Sentisti che quella era divenuta la tua ultima missione e te lo sentisti ripetere il 4 luglio 1992, quando pochi giorni prima di morire, i tuoi sostituti della Procura di Marsala ti scrissero: “La morte di Giovanni e di Francesca è stata per tutti noi un po’ come la morte dello Stato in questa Sicilia. Le polemiche, i dissidi, le contraddizioni che c’erano prima di questo tragico evento e che, immancabilmente, si sono ripetute anche dopo, ci fanno pensare troppo spesso che non ce la faremo, che lo Stato in Sicilia è contro lo Stato e che non puoi fidarti di nessuno. Qui il tuo compito personale, ma sai bene che non abbiamo molti altri interlocutori: sii la nostra fiducia nello Stato”.

 

Missione doppiamente compiuta, Paolo. Se riuscito con la tua vita a restituire nuova vita a parole come Stato e Giustizia, prima morte perché private di senso. E sei riuscito con la tua morte a farci capire che una vita senza la forza dell’amore è una vita senza senso; che in una società del disamore nella quale dove ciò che conta è solo la forza del denaro ed il potere fine a se stesso, non ha senso parlare di Stato e di Giustizia e di legalità.

 

E dunque per tanti di noi è stato un privilegio conoscerti personalmente e apprendere da te questa straordinaria lezione che ancora oggi nutre la nostra vita e ci ha dato la forza necessaria per ricominciare quando dopo la strage di via D’Amelio sembrava – come disse Antonino Caponnetto tra le lacrime – che tutto fosse ormai finito.

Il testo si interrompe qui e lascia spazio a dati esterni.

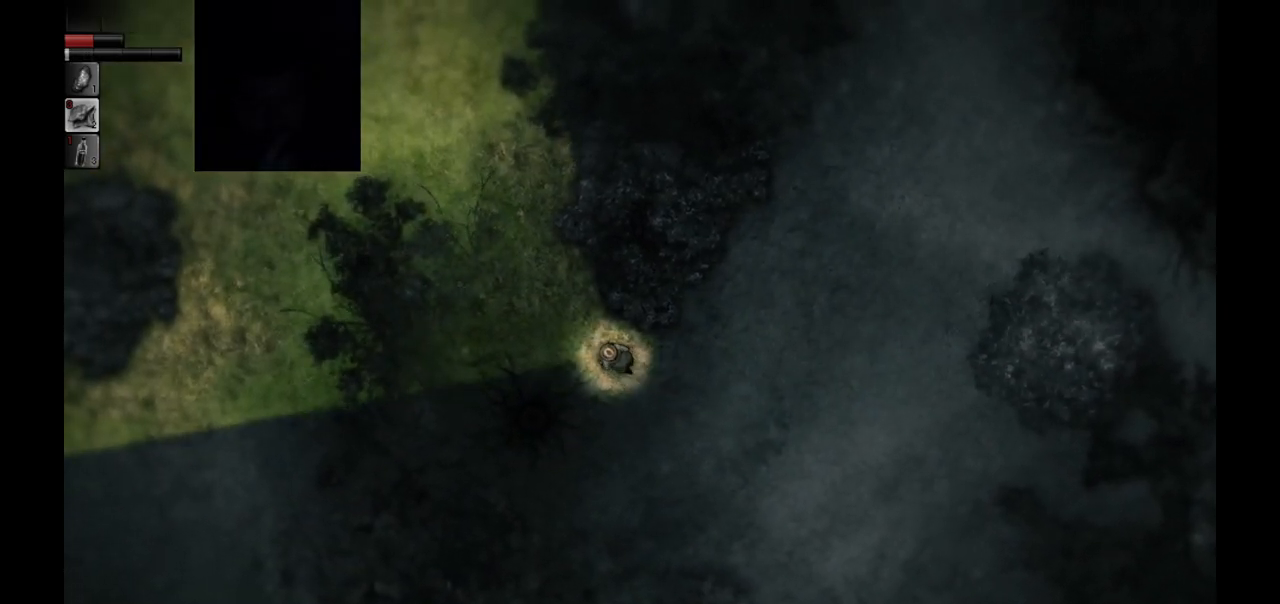
{"buttons": [], "left_stick": "up-left", "right_stick": "center", "events": []}
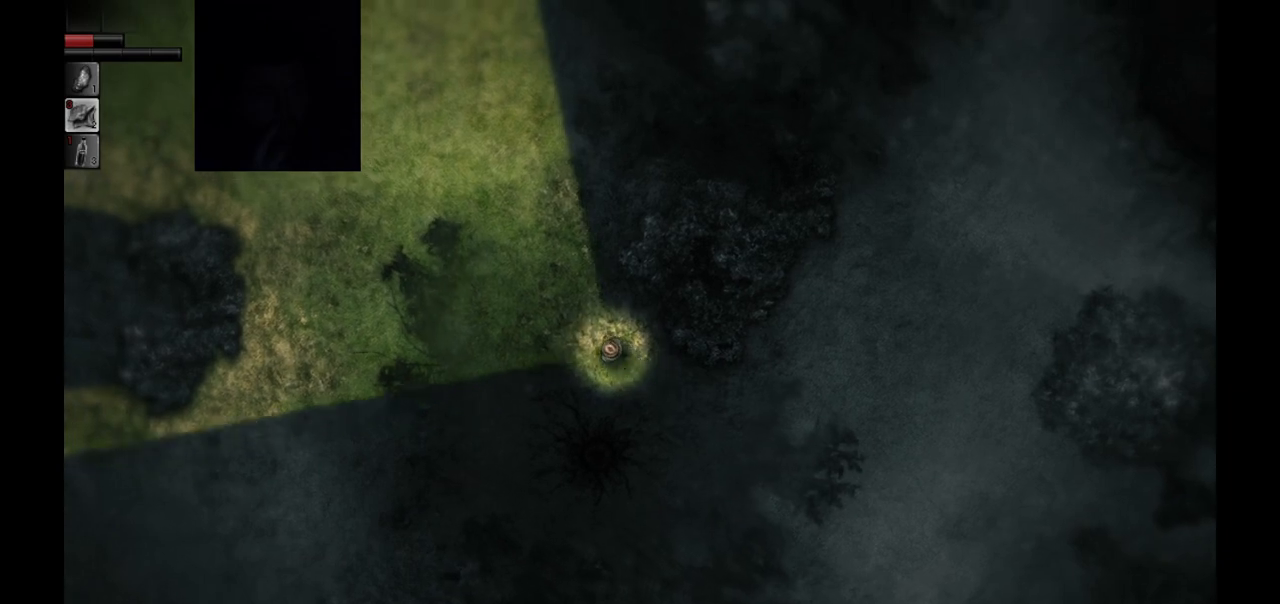
{"buttons": [], "left_stick": "up-left", "right_stick": "center", "events": []}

Ed invece Paolo, non era affatto finita e non è finita. Come quando nel corso di una furiosa battaglia viene colpito a morte chi porta in alto il vessillo della patria, così noi per essere degni di indossare la tua stessa toga, abbiamo raccolto il vessillo che tu avevi sino ad allora portato in alto, perché non finisse nella polvere e sotto le macerie.

Sotto le macerie dove invece erano disposti a seppellirlo quanti mentre il tuo sangue non si era ancora asciugato, trattavano segretamente la resa dello Stato al potere mafioso alle nostre spalle e a nostra insaputa.

Abbiamo portato avanti la vostra costruzione di senso e la vostra forza è divenuta la nostra forza sorretta dal sostegno di migliaia di cittadini che in quei giorni tremendi riempirono le piazze, le vie, circondarono il palazzo di giustizia facendoci sentire che non eravamo soli.

 

E così Paolo, ci siamo spinti laddove voi eravate stati fermati e dove sareste certamente arrivati se non avessero prima smobilitato il pool antimafia, poi costretto Giovanni ad andar via da Palermo ed infine non vi avessero lasciato morire.

 

Abbiamo portato sul banco degli imputati e abbiamo processato gli intoccabili: presidenti del Consiglio, ministri, parlamentari nazionali e regionali, presidenti della Regione siciliana, vertici dei Servizi segreti e della Polizia, alti magistrati, avvocati di grido dalle parcelle d’oro, personaggi di vertice dell’economia e della finanza e molti altri.

Uno stuolo di sepolcri imbiancati, un popolo di colletti bianchi che hanno frequentato le nostre stesse scuole, che affollano i migliori salotti, che nelle chiese si battono il petto dopo avere partecipato a summit mafiosi. Un esercito di piccoli e grandi Don Rodrigo senza la cui protezione i Riina, i Provenzano sarebbero stati nessuno e mai avrebbero osato sfidare lo Stato, uccidere i suoi rappresentanti e questo paese si sarebbe liberato dalla mafia da tanto tempo.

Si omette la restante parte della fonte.